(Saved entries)
○ ○ ○ ○ ○ ○ ○

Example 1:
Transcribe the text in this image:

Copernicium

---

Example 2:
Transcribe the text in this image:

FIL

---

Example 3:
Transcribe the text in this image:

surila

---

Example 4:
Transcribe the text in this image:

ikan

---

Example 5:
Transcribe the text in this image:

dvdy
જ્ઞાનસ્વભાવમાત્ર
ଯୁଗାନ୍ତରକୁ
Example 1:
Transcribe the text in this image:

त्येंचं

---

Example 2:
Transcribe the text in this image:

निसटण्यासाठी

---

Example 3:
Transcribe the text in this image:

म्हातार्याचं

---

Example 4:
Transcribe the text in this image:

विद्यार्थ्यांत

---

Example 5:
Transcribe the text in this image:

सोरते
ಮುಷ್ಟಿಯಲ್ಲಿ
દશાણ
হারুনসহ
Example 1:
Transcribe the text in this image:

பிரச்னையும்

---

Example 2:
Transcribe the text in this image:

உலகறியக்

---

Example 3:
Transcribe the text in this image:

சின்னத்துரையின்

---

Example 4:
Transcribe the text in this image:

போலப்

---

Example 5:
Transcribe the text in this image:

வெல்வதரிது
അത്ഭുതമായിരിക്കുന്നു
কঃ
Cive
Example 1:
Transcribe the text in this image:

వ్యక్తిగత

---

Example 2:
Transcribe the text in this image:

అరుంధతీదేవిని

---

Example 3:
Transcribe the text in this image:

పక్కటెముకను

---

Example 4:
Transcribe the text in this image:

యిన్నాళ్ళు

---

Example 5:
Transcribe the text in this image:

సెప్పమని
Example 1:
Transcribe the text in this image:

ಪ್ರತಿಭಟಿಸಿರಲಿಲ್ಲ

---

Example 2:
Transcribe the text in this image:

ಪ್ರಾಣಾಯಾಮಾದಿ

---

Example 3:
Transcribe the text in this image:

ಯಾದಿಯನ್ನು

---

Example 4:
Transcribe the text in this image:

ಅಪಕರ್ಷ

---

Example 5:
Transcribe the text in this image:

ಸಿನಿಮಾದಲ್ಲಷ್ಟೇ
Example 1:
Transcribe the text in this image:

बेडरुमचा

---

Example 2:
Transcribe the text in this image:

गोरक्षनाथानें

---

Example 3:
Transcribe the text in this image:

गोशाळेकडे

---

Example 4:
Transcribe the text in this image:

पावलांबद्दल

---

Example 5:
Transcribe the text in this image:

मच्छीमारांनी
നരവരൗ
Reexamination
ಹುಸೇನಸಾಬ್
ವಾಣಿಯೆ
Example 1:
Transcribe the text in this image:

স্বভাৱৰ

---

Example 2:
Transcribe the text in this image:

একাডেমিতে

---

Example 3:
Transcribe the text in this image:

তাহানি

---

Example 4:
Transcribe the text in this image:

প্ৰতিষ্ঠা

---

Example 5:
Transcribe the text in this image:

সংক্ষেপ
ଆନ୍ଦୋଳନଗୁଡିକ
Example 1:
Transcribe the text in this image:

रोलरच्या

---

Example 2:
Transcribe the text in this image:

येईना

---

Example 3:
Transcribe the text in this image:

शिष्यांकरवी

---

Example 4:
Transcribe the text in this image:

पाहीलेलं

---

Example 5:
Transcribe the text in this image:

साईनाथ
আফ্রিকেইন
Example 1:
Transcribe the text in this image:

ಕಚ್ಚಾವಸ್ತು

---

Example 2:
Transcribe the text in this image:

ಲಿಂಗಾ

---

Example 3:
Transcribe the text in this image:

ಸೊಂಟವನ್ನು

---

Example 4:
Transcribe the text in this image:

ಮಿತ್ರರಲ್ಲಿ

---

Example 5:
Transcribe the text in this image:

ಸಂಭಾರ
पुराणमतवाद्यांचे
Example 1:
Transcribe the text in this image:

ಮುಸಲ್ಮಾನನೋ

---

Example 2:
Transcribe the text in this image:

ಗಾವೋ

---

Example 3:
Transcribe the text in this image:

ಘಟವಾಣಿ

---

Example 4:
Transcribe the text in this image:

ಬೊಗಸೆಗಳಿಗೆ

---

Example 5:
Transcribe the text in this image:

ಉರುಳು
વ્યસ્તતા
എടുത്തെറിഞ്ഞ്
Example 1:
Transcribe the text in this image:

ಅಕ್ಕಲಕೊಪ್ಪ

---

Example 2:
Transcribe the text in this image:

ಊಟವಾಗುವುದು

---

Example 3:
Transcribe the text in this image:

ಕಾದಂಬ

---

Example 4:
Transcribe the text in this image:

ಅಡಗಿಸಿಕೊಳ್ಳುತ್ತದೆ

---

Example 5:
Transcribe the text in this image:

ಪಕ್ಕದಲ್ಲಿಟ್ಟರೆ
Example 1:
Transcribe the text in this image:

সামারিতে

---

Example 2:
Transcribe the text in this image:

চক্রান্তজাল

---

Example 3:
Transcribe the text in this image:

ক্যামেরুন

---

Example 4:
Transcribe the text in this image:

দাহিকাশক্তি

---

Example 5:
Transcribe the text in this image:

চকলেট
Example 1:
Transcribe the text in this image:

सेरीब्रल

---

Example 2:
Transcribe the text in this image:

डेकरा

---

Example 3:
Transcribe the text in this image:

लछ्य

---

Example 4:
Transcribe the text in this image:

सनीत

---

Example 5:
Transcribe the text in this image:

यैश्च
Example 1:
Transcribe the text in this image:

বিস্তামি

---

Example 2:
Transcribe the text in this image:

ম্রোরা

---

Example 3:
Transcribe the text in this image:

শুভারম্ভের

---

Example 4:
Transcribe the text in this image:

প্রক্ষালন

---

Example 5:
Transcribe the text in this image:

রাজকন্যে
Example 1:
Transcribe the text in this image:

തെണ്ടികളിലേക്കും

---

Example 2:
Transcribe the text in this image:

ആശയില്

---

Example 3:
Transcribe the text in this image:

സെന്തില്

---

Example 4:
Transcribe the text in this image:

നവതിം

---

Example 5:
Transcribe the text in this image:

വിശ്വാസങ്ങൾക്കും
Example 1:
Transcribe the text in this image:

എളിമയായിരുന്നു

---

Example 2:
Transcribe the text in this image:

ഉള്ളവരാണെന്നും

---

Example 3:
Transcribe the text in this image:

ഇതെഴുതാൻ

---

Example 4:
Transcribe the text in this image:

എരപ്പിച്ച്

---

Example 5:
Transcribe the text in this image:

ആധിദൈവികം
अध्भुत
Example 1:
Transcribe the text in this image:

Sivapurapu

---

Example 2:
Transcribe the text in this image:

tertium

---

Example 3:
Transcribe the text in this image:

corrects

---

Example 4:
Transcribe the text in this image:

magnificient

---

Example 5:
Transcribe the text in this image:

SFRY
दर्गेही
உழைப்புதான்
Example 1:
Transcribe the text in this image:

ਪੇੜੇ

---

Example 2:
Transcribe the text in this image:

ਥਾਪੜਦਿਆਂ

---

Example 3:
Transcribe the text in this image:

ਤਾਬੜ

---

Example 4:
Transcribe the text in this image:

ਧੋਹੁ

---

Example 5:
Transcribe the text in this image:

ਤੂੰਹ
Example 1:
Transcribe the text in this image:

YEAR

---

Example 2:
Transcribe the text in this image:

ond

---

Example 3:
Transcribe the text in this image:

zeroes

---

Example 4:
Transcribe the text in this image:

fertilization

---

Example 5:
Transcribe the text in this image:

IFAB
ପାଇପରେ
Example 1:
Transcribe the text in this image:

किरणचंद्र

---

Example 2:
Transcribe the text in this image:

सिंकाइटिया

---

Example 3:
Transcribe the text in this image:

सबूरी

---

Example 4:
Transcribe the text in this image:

○ ○ ○ ○ ○ ○ ○

Every record above needs to be returned in full, exactly.

Example 1:
Transcribe the text in this image:

Copernicium

---

Example 2:
Transcribe the text in this image:

FIL

---

Example 3:
Transcribe the text in this image:

surila

---

Example 4:
Transcribe the text in this image:

ikan

---

Example 5:
Transcribe the text in this image:

dvdy
જ્ઞાનસ્વભાવમાત્ર
ଯୁଗାନ୍ତରକୁ
Example 1:
Transcribe the text in this image:

त्येंचं

---

Example 2:
Transcribe the text in this image:

निसटण्यासाठी

---

Example 3:
Transcribe the text in this image:

म्हातार्याचं

---

Example 4:
Transcribe the text in this image:

विद्यार्थ्यांत

---

Example 5:
Transcribe the text in this image:

सोरते
ಮುಷ್ಟಿಯಲ್ಲಿ
દશાણ
হারুনসহ
Example 1:
Transcribe the text in this image:

பிரச்னையும்

---

Example 2:
Transcribe the text in this image:

உலகறியக்

---

Example 3:
Transcribe the text in this image:

சின்னத்துரையின்

---

Example 4:
Transcribe the text in this image:

போலப்

---

Example 5:
Transcribe the text in this image:

வெல்வதரிது
അത്ഭുതമായിരിക്കുന്നു
কঃ
Cive
Example 1:
Transcribe the text in this image:

వ్యక్తిగత

---

Example 2:
Transcribe the text in this image:

అరుంధతీదేవిని

---

Example 3:
Transcribe the text in this image:

పక్కటెముకను

---

Example 4:
Transcribe the text in this image:

యిన్నాళ్ళు

---

Example 5:
Transcribe the text in this image:

సెప్పమని
Example 1:
Transcribe the text in this image:

ಪ್ರತಿಭಟಿಸಿರಲಿಲ್ಲ

---

Example 2:
Transcribe the text in this image:

ಪ್ರಾಣಾಯಾಮಾದಿ

---

Example 3:
Transcribe the text in this image:

ಯಾದಿಯನ್ನು

---

Example 4:
Transcribe the text in this image:

ಅಪಕರ್ಷ

---

Example 5:
Transcribe the text in this image:

ಸಿನಿಮಾದಲ್ಲಷ್ಟೇ
Example 1:
Transcribe the text in this image:

बेडरुमचा

---

Example 2:
Transcribe the text in this image:

गोरक्षनाथानें

---

Example 3:
Transcribe the text in this image:

गोशाळेकडे

---

Example 4:
Transcribe the text in this image:

पावलांबद्दल

---

Example 5:
Transcribe the text in this image:

मच्छीमारांनी
നരവരൗ
Reexamination
ಹುಸೇನಸಾಬ್
ವಾಣಿಯೆ
Example 1:
Transcribe the text in this image:

স্বভাৱৰ

---

Example 2:
Transcribe the text in this image:

একাডেমিতে

---

Example 3:
Transcribe the text in this image:

তাহানি

---

Example 4:
Transcribe the text in this image:

প্ৰতিষ্ঠা

---

Example 5:
Transcribe the text in this image:

সংক্ষেপ
ଆନ୍ଦୋଳନଗୁଡିକ
Example 1:
Transcribe the text in this image:

रोलरच्या

---

Example 2:
Transcribe the text in this image:

येईना

---

Example 3:
Transcribe the text in this image:

शिष्यांकरवी

---

Example 4:
Transcribe the text in this image:

पाहीलेलं

---

Example 5:
Transcribe the text in this image:

साईनाथ
আফ্রিকেইন
Example 1:
Transcribe the text in this image:

ಕಚ್ಚಾವಸ್ತು

---

Example 2:
Transcribe the text in this image:

ಲಿಂಗಾ

---

Example 3:
Transcribe the text in this image:

ಸೊಂಟವನ್ನು

---

Example 4:
Transcribe the text in this image:

ಮಿತ್ರರಲ್ಲಿ

---

Example 5:
Transcribe the text in this image:

ಸಂಭಾರ
पुराणमतवाद्यांचे
Example 1:
Transcribe the text in this image:

ಮುಸಲ್ಮಾನನೋ

---

Example 2:
Transcribe the text in this image:

ಗಾವೋ

---

Example 3:
Transcribe the text in this image:

ಘಟವಾಣಿ

---

Example 4:
Transcribe the text in this image:

ಬೊಗಸೆಗಳಿಗೆ

---

Example 5:
Transcribe the text in this image:

ಉರುಳು
વ્યસ્તતા
എടുത്തെറിഞ്ഞ്
Example 1:
Transcribe the text in this image:

ಅಕ್ಕಲಕೊಪ್ಪ

---

Example 2:
Transcribe the text in this image:

ಊಟವಾಗುವುದು

---

Example 3:
Transcribe the text in this image:

ಕಾದಂಬ

---

Example 4:
Transcribe the text in this image:

ಅಡಗಿಸಿಕೊಳ್ಳುತ್ತದೆ

---

Example 5:
Transcribe the text in this image:

ಪಕ್ಕದಲ್ಲಿಟ್ಟರೆ
Example 1:
Transcribe the text in this image:

সামারিতে

---

Example 2:
Transcribe the text in this image:

চক্রান্তজাল

---

Example 3:
Transcribe the text in this image:

ক্যামেরুন

---

Example 4:
Transcribe the text in this image:

দাহিকাশক্তি

---

Example 5:
Transcribe the text in this image:

চকলেট
Example 1:
Transcribe the text in this image:

सेरीब्रल

---

Example 2:
Transcribe the text in this image:

डेकरा

---

Example 3:
Transcribe the text in this image:

लछ्य

---

Example 4:
Transcribe the text in this image:

सनीत

---

Example 5:
Transcribe the text in this image:

यैश्च
Example 1:
Transcribe the text in this image:

বিস্তামি

---

Example 2:
Transcribe the text in this image:

ম্রোরা

---

Example 3:
Transcribe the text in this image:

শুভারম্ভের

---

Example 4:
Transcribe the text in this image:

প্রক্ষালন

---

Example 5:
Transcribe the text in this image:

রাজকন্যে
Example 1:
Transcribe the text in this image:

തെണ്ടികളിലേക്കും

---

Example 2:
Transcribe the text in this image:

ആശയില്

---

Example 3:
Transcribe the text in this image:

സെന്തില്

---

Example 4:
Transcribe the text in this image:

നവതിം

---

Example 5:
Transcribe the text in this image:

വിശ്വാസങ്ങൾക്കും
Example 1:
Transcribe the text in this image:

എളിമയായിരുന്നു

---

Example 2:
Transcribe the text in this image:

ഉള്ളവരാണെന്നും

---

Example 3:
Transcribe the text in this image:

ഇതെഴുതാൻ

---

Example 4:
Transcribe the text in this image:

എരപ്പിച്ച്

---

Example 5:
Transcribe the text in this image:

ആധിദൈവികം
अध्भुत
Example 1:
Transcribe the text in this image:

Sivapurapu

---

Example 2:
Transcribe the text in this image:

tertium

---

Example 3:
Transcribe the text in this image:

corrects

---

Example 4:
Transcribe the text in this image:

magnificient

---

Example 5:
Transcribe the text in this image:

SFRY
दर्गेही
உழைப்புதான்
Example 1:
Transcribe the text in this image:

ਪੇੜੇ

---

Example 2:
Transcribe the text in this image:

ਥਾਪੜਦਿਆਂ

---

Example 3:
Transcribe the text in this image:

ਤਾਬੜ

---

Example 4:
Transcribe the text in this image:

ਧੋਹੁ

---

Example 5:
Transcribe the text in this image:

ਤੂੰਹ
Example 1:
Transcribe the text in this image:

YEAR

---

Example 2:
Transcribe the text in this image:

ond

---

Example 3:
Transcribe the text in this image:

zeroes

---

Example 4:
Transcribe the text in this image:

fertilization

---

Example 5:
Transcribe the text in this image:

IFAB
ପାଇପରେ
Example 1:
Transcribe the text in this image:

किरणचंद्र

---

Example 2:
Transcribe the text in this image:

सिंकाइटिया

---

Example 3:
Transcribe the text in this image:

सबूरी

---

Example 4:
Transcribe the text in this image:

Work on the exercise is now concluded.